Activity: Return the records exactly, keeping every line as it is.

Extracted material Start Marker

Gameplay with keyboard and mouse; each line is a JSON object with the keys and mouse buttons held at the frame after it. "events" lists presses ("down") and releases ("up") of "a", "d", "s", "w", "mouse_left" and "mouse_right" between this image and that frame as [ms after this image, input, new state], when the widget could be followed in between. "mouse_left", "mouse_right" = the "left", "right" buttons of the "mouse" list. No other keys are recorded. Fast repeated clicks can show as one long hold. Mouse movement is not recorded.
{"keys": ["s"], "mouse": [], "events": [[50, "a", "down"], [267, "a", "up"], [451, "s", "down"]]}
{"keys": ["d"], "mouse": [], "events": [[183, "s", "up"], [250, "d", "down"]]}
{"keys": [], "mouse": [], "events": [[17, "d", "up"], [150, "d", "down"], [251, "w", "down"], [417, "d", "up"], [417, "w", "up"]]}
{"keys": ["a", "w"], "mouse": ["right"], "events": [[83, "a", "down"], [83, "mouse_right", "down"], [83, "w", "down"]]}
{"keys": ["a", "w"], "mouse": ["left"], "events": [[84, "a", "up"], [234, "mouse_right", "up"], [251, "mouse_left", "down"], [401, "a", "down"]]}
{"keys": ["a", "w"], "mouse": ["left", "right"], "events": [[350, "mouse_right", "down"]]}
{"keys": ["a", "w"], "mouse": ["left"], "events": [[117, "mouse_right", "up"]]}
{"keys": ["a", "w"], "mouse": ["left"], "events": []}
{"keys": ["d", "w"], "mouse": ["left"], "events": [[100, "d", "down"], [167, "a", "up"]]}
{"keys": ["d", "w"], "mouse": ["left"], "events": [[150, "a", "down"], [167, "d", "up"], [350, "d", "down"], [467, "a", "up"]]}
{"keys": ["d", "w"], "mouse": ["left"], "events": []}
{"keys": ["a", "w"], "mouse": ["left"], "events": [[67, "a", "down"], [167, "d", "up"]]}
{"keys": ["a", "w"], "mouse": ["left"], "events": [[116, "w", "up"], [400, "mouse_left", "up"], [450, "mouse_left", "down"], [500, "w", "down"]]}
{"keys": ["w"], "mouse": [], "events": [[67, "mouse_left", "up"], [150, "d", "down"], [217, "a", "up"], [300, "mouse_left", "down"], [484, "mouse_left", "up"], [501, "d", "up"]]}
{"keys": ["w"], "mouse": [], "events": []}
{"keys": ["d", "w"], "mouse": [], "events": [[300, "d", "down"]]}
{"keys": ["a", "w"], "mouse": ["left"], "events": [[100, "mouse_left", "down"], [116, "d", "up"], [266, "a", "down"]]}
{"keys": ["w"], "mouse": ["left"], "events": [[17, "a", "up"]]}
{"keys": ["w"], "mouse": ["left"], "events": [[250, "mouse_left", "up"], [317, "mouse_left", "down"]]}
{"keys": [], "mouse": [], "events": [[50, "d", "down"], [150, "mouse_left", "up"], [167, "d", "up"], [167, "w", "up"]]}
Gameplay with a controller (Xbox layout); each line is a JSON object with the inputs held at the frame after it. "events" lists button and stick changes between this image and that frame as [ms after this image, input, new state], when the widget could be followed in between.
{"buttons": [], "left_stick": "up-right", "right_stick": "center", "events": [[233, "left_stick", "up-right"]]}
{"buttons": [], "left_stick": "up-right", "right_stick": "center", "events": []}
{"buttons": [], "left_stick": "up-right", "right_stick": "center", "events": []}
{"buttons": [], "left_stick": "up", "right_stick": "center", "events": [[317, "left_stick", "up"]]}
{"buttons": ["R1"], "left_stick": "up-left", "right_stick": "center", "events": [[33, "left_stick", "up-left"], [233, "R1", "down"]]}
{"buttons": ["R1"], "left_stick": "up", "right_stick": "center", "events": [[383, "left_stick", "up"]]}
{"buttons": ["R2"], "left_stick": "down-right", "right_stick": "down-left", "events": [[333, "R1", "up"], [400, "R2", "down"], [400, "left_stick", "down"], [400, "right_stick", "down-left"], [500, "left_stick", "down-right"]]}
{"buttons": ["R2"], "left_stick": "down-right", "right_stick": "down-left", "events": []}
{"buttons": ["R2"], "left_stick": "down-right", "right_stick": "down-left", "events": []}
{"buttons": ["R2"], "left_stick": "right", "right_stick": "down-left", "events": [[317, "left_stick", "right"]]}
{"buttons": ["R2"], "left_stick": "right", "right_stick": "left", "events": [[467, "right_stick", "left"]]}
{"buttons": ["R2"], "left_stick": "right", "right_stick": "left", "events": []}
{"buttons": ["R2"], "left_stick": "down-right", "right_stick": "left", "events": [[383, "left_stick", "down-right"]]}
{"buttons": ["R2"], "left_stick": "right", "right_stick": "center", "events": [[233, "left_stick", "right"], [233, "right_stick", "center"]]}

Extracted material End Marker

Output:
Gameplay with keyboard and mouse; each line is a JSON object with the keys and mouse buttons held at the frame after it. "events" lists presses ("down") and releases ("up") of "a", "d", "s", "w", "mouse_left" and "mouse_right" between this image and that frame as [ms after this image, input, new state], when the widget could be followed in between. "mouse_left", "mouse_right" = the "left", "right" buttons of the "mouse" list. No other keys are recorded. Fast repeated clicks can show as one long hold. Mouse movement is not recorded.
{"keys": ["s"], "mouse": [], "events": [[50, "a", "down"], [267, "a", "up"], [451, "s", "down"]]}
{"keys": ["d"], "mouse": [], "events": [[183, "s", "up"], [250, "d", "down"]]}
{"keys": [], "mouse": [], "events": [[17, "d", "up"], [150, "d", "down"], [251, "w", "down"], [417, "d", "up"], [417, "w", "up"]]}
{"keys": ["a", "w"], "mouse": ["right"], "events": [[83, "a", "down"], [83, "mouse_right", "down"], [83, "w", "down"]]}
{"keys": ["a", "w"], "mouse": ["left"], "events": [[84, "a", "up"], [234, "mouse_right", "up"], [251, "mouse_left", "down"], [401, "a", "down"]]}
{"keys": ["a", "w"], "mouse": ["left", "right"], "events": [[350, "mouse_right", "down"]]}
{"keys": ["a", "w"], "mouse": ["left"], "events": [[117, "mouse_right", "up"]]}
{"keys": ["a", "w"], "mouse": ["left"], "events": []}
{"keys": ["d", "w"], "mouse": ["left"], "events": [[100, "d", "down"], [167, "a", "up"]]}
{"keys": ["d", "w"], "mouse": ["left"], "events": [[150, "a", "down"], [167, "d", "up"], [350, "d", "down"], [467, "a", "up"]]}
{"keys": ["d", "w"], "mouse": ["left"], "events": []}
{"keys": ["a", "w"], "mouse": ["left"], "events": [[67, "a", "down"], [167, "d", "up"]]}
{"keys": ["a", "w"], "mouse": ["left"], "events": [[116, "w", "up"], [400, "mouse_left", "up"], [450, "mouse_left", "down"], [500, "w", "down"]]}
{"keys": ["w"], "mouse": [], "events": [[67, "mouse_left", "up"], [150, "d", "down"], [217, "a", "up"], [300, "mouse_left", "down"], [484, "mouse_left", "up"], [501, "d", "up"]]}
{"keys": ["w"], "mouse": [], "events": []}
{"keys": ["d", "w"], "mouse": [], "events": [[300, "d", "down"]]}
{"keys": ["a", "w"], "mouse": ["left"], "events": [[100, "mouse_left", "down"], [116, "d", "up"], [266, "a", "down"]]}
{"keys": ["w"], "mouse": ["left"], "events": [[17, "a", "up"]]}
{"keys": ["w"], "mouse": ["left"], "events": [[250, "mouse_left", "up"], [317, "mouse_left", "down"]]}
{"keys": [], "mouse": [], "events": [[50, "d", "down"], [150, "mouse_left", "up"], [167, "d", "up"], [167, "w", "up"]]}
Gameplay with a controller (Xbox layout); each line is a JSON object with the inputs held at the frame after it. "events" lists button and stick changes between this image and that frame as [ms after this image, input, new state], when the widget could be followed in between.
{"buttons": [], "left_stick": "up-right", "right_stick": "center", "events": [[233, "left_stick", "up-right"]]}
{"buttons": [], "left_stick": "up-right", "right_stick": "center", "events": []}
{"buttons": [], "left_stick": "up-right", "right_stick": "center", "events": []}
{"buttons": [], "left_stick": "up", "right_stick": "center", "events": [[317, "left_stick", "up"]]}
{"buttons": ["R1"], "left_stick": "up-left", "right_stick": "center", "events": [[33, "left_stick", "up-left"], [233, "R1", "down"]]}
{"buttons": ["R1"], "left_stick": "up", "right_stick": "center", "events": [[383, "left_stick", "up"]]}
{"buttons": ["R2"], "left_stick": "down-right", "right_stick": "down-left", "events": [[333, "R1", "up"], [400, "R2", "down"], [400, "left_stick", "down"], [400, "right_stick", "down-left"], [500, "left_stick", "down-right"]]}
{"buttons": ["R2"], "left_stick": "down-right", "right_stick": "down-left", "events": []}
{"buttons": ["R2"], "left_stick": "down-right", "right_stick": "down-left", "events": []}
{"buttons": ["R2"], "left_stick": "right", "right_stick": "down-left", "events": [[317, "left_stick", "right"]]}
{"buttons": ["R2"], "left_stick": "right", "right_stick": "left", "events": [[467, "right_stick", "left"]]}
{"buttons": ["R2"], "left_stick": "right", "right_stick": "left", "events": []}
{"buttons": ["R2"], "left_stick": "down-right", "right_stick": "left", "events": [[383, "left_stick", "down-right"]]}
{"buttons": ["R2"], "left_stick": "right", "right_stick": "center", "events": [[233, "left_stick", "right"], [233, "right_stick", "center"]]}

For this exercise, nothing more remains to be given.